## Saved entries

==========

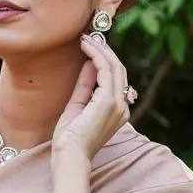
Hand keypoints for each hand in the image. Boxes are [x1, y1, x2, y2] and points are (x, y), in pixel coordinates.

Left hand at [51, 33, 130, 161]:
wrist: (69, 156)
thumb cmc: (70, 138)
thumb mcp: (77, 107)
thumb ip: (85, 87)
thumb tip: (89, 64)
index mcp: (118, 111)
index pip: (116, 79)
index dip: (105, 60)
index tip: (90, 47)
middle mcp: (123, 107)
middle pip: (119, 70)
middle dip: (104, 51)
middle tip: (89, 37)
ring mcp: (118, 104)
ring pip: (114, 67)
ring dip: (100, 49)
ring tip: (86, 38)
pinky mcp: (109, 101)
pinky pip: (106, 70)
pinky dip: (96, 55)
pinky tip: (85, 47)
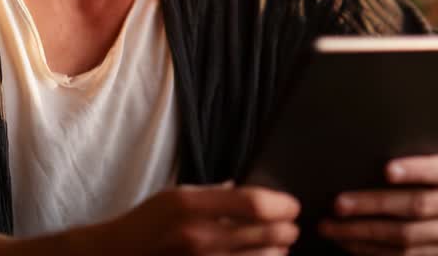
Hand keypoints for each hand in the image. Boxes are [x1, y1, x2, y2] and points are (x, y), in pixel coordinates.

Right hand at [93, 183, 300, 254]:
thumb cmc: (144, 226)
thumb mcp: (173, 197)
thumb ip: (211, 192)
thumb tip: (244, 188)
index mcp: (190, 206)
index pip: (253, 203)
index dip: (282, 205)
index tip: (292, 207)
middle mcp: (197, 236)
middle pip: (266, 234)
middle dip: (287, 231)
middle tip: (292, 228)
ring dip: (277, 254)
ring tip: (278, 248)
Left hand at [317, 143, 437, 255]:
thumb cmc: (425, 169)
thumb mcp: (426, 155)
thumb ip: (406, 150)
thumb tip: (363, 147)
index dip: (414, 170)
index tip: (386, 170)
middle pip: (416, 206)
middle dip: (374, 205)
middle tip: (338, 204)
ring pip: (405, 237)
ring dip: (363, 233)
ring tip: (330, 226)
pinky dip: (369, 250)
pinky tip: (346, 241)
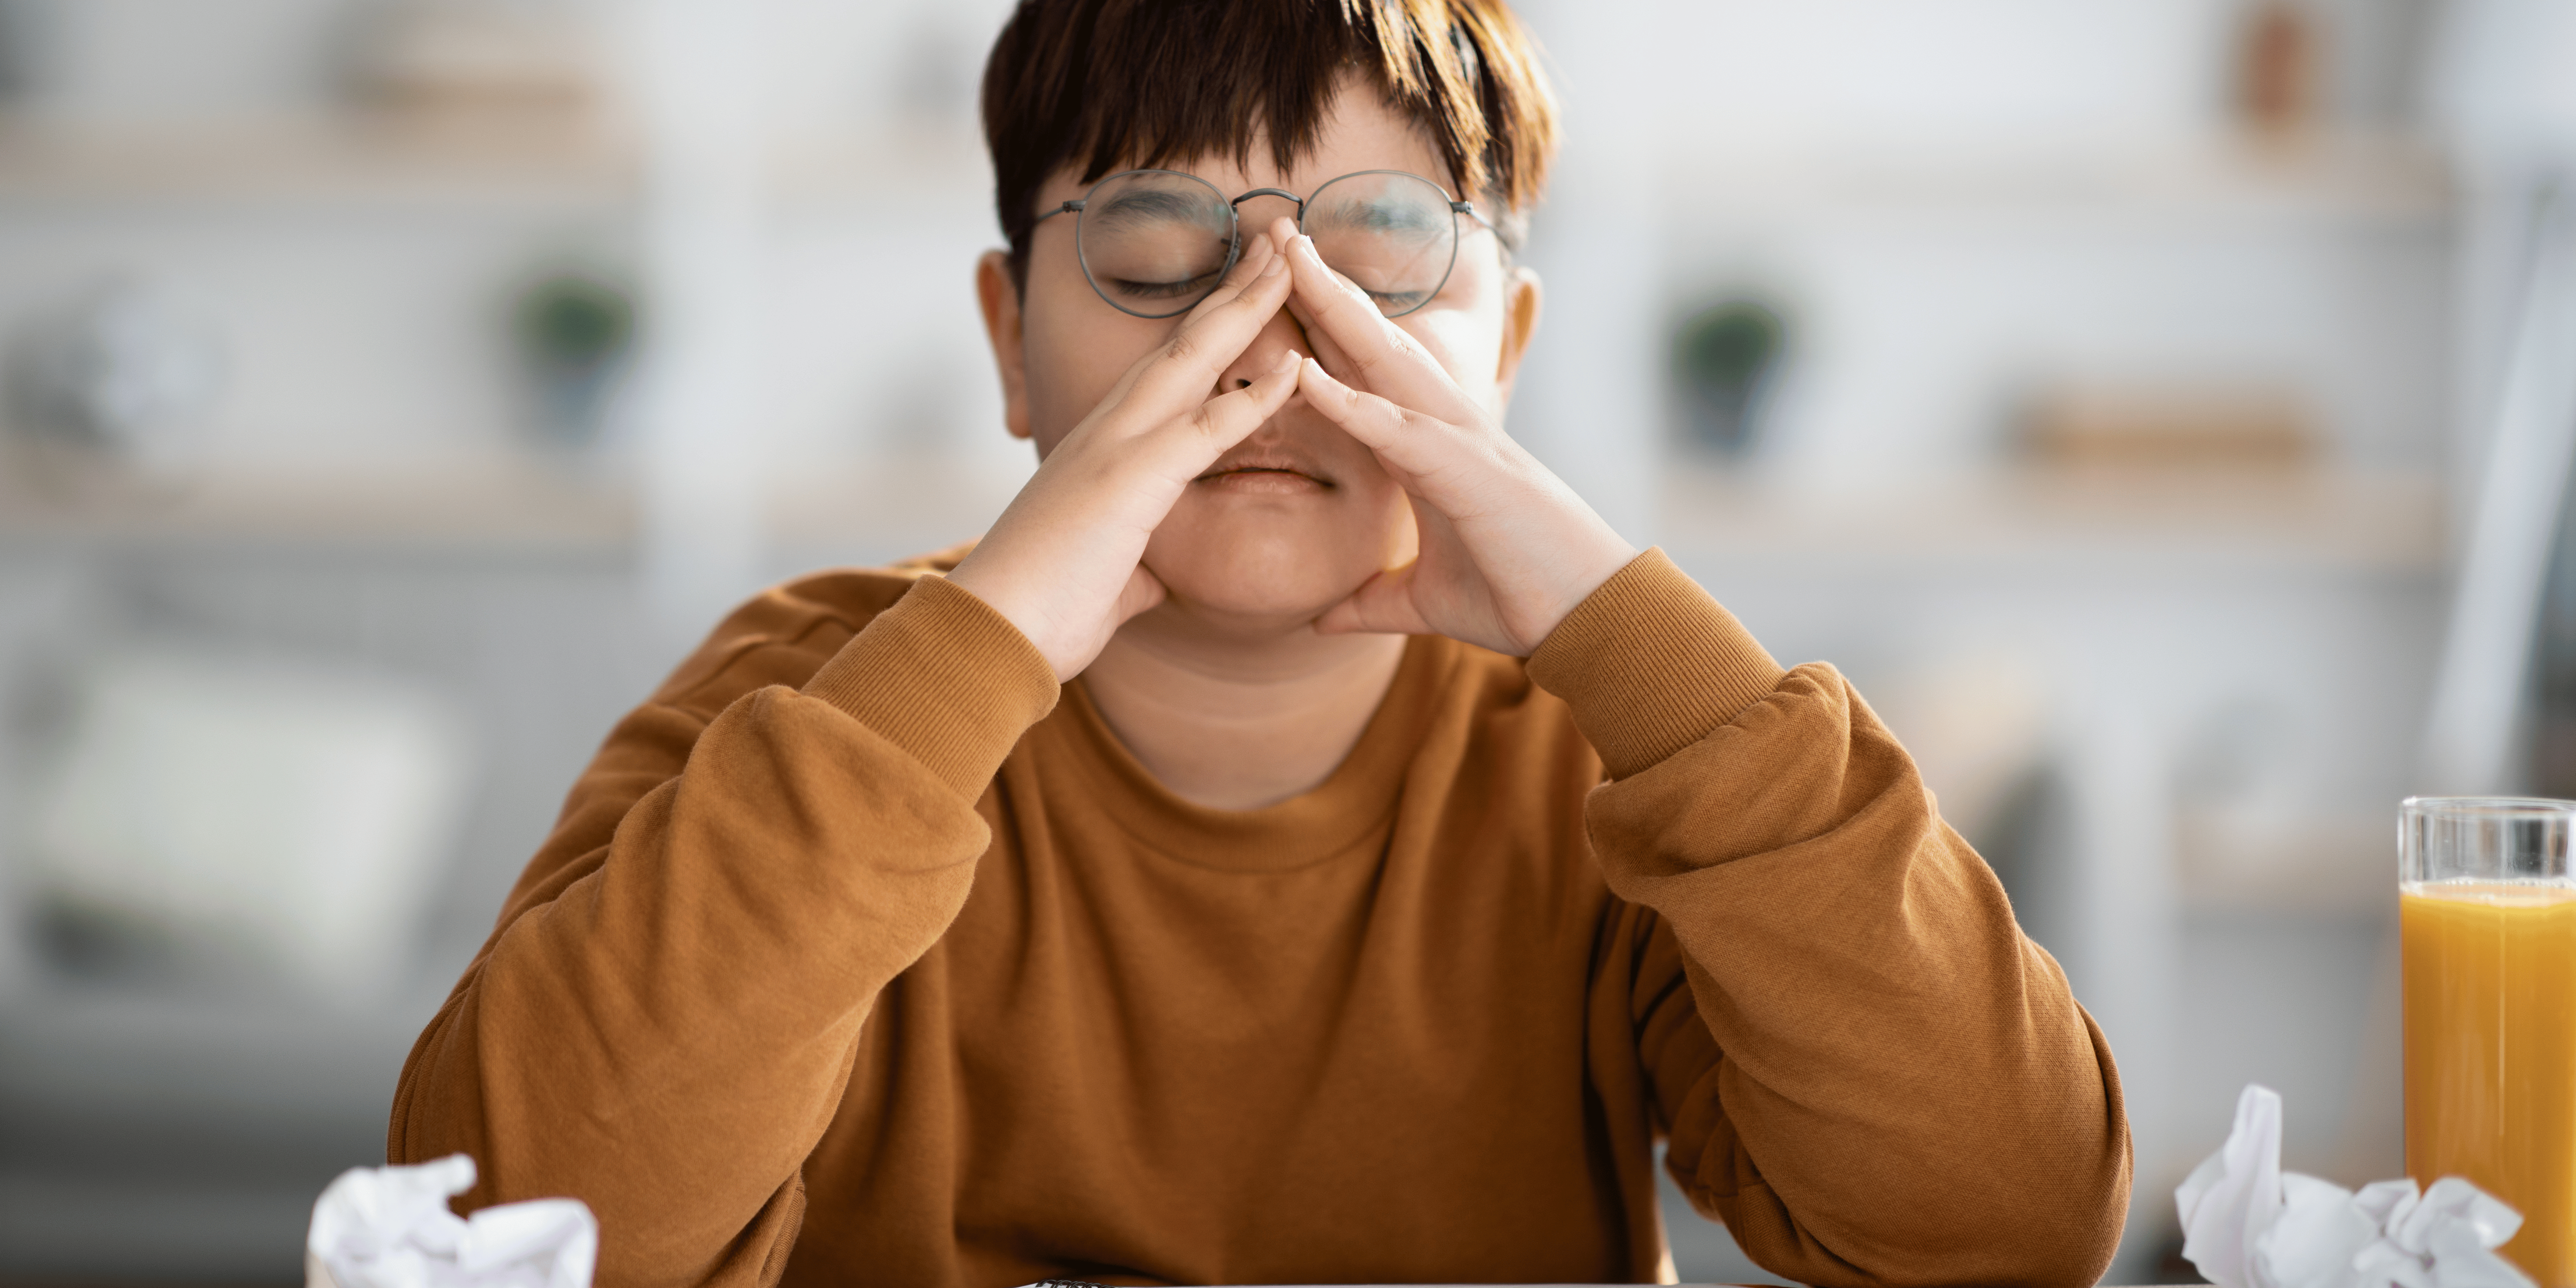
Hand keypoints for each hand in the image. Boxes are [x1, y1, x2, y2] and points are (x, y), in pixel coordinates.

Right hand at [949, 233, 1300, 679]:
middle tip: (1280, 236)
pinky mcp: (1128, 480)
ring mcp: (1116, 447)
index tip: (1254, 285)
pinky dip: (1252, 396)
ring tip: (1293, 261)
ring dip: (1247, 308)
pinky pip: (1205, 428)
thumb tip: (1151, 573)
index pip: (1172, 370)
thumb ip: (1135, 560)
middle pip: (1185, 341)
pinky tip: (1294, 366)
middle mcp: (1108, 430)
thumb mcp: (1107, 576)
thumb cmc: (1044, 610)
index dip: (1215, 325)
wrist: (990, 635)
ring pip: (1193, 359)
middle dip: (1235, 286)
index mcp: (1105, 447)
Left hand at [1281, 227, 1636, 656]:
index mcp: (1430, 449)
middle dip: (1326, 288)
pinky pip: (1397, 430)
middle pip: (1373, 344)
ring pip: (1387, 362)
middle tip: (1279, 231)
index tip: (1280, 286)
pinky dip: (1350, 402)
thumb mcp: (1423, 601)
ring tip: (1290, 262)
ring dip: (1335, 312)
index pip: (1367, 375)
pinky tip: (1305, 375)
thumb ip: (1372, 601)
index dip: (1324, 329)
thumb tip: (1323, 618)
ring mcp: (1459, 442)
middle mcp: (1444, 428)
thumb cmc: (1519, 598)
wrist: (1589, 620)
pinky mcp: (1466, 473)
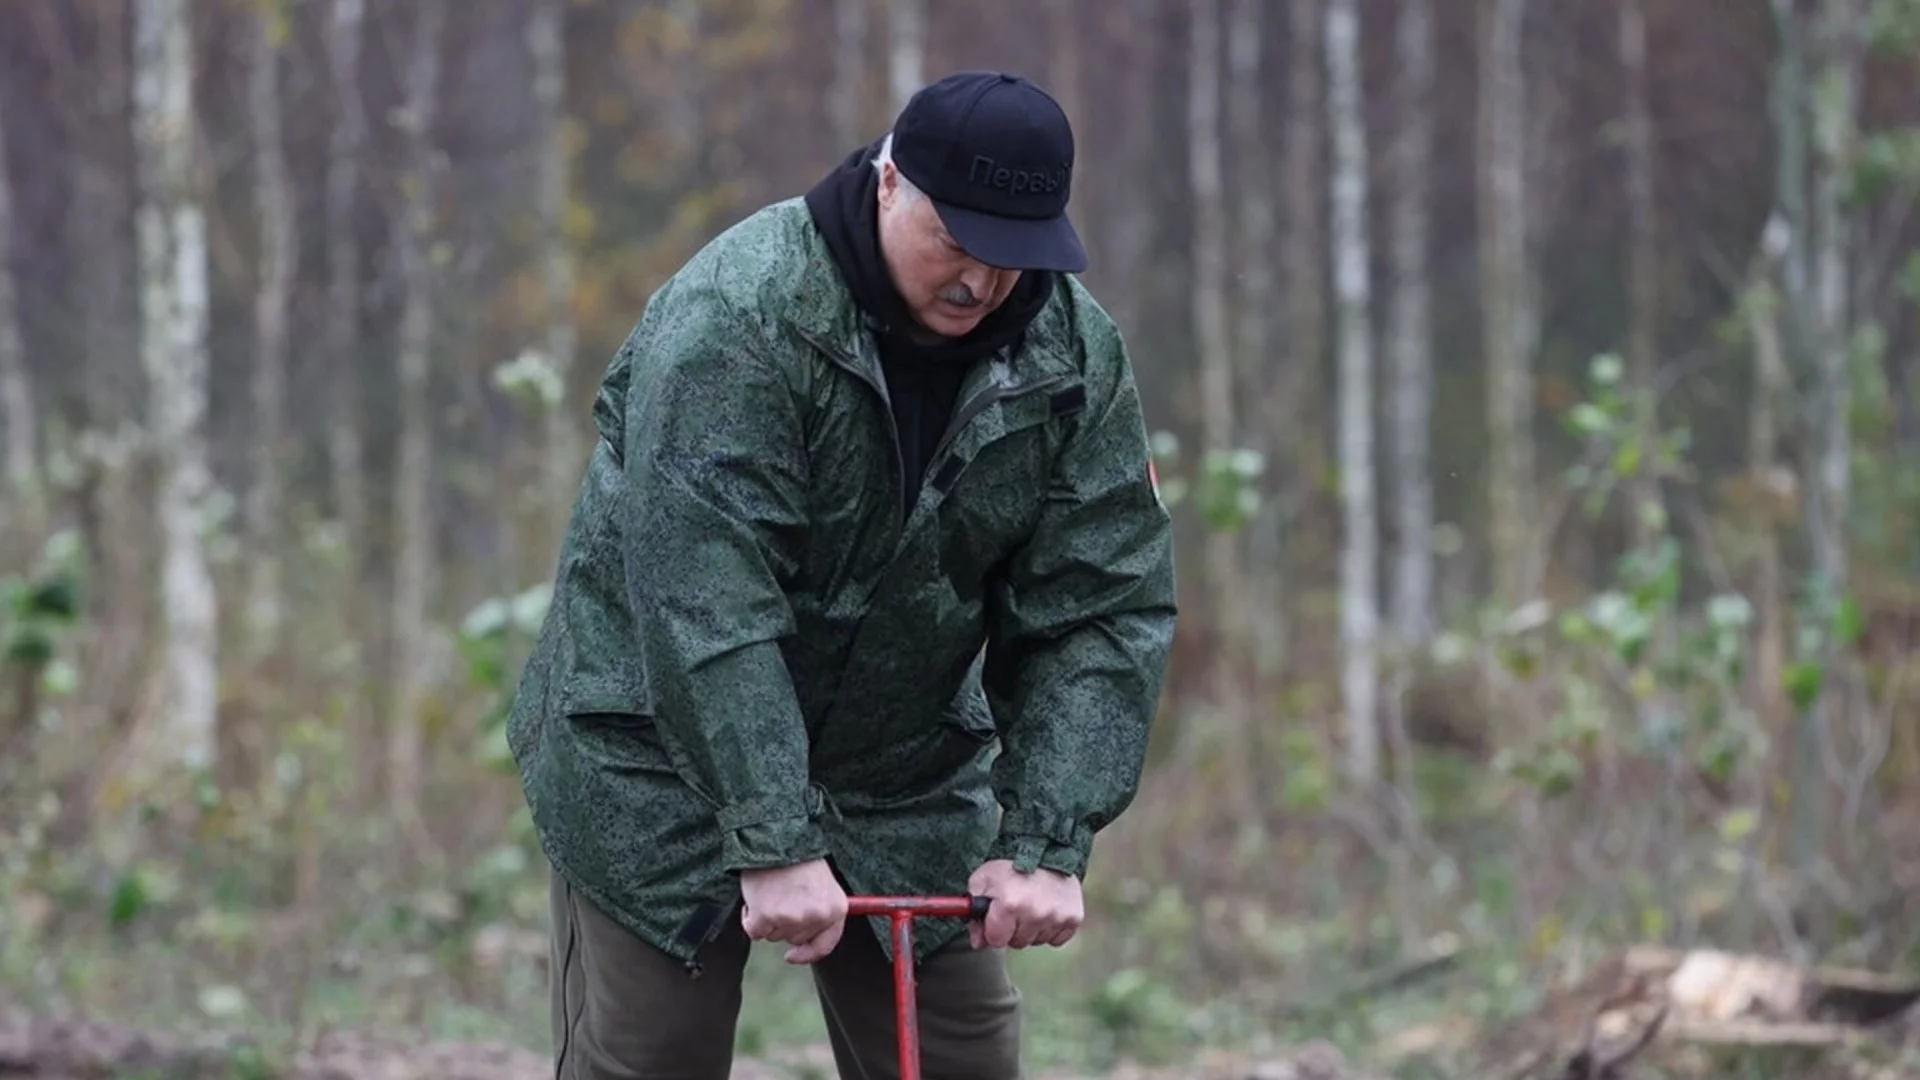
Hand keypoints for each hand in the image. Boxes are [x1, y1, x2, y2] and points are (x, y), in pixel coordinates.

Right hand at [739, 858, 847, 963]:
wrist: (776, 838)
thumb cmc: (798, 860)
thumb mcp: (823, 885)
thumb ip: (819, 914)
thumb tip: (800, 949)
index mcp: (836, 908)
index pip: (825, 943)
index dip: (808, 953)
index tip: (792, 956)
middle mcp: (816, 916)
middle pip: (795, 938)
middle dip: (786, 922)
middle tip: (783, 894)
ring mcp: (791, 918)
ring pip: (774, 935)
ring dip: (768, 918)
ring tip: (772, 890)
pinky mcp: (765, 917)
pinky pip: (754, 932)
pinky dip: (750, 918)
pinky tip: (755, 897)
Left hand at [966, 859, 1083, 950]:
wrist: (1046, 847)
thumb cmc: (1010, 865)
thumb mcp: (982, 881)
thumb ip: (975, 914)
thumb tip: (978, 942)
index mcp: (1009, 906)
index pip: (995, 940)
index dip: (994, 929)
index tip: (997, 916)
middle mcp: (1035, 914)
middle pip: (1017, 942)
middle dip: (1013, 928)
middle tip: (1016, 906)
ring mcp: (1057, 917)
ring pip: (1037, 940)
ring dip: (1032, 928)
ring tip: (1033, 903)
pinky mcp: (1073, 918)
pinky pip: (1057, 939)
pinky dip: (1051, 927)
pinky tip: (1047, 908)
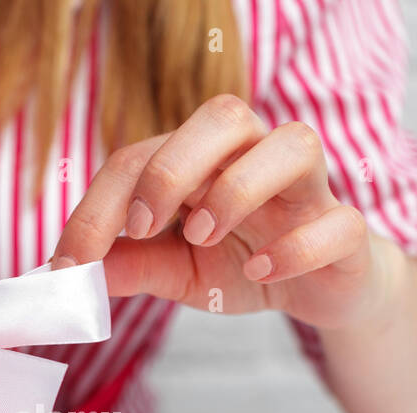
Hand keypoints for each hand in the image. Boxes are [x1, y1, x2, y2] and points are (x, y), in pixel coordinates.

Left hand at [52, 94, 398, 328]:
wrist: (322, 291)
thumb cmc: (248, 264)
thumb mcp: (178, 270)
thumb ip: (132, 265)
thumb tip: (73, 272)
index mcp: (207, 160)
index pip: (143, 157)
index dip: (99, 207)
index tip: (69, 262)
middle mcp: (258, 157)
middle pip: (223, 117)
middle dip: (172, 167)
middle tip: (142, 226)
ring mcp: (309, 190)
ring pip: (293, 146)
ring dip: (240, 187)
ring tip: (204, 236)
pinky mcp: (347, 232)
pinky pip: (339, 221)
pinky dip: (298, 246)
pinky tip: (261, 270)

==========

## What this task involves
Please copy every line in the entries where "Left" appears.

## Task result
Left hand at [51, 33, 130, 161]:
Left hand at [317, 143, 437, 255]:
Left hand at [1281, 227, 1636, 656]:
Left hand at [966, 859, 1083, 950]:
Left hand at [52, 94, 398, 328]:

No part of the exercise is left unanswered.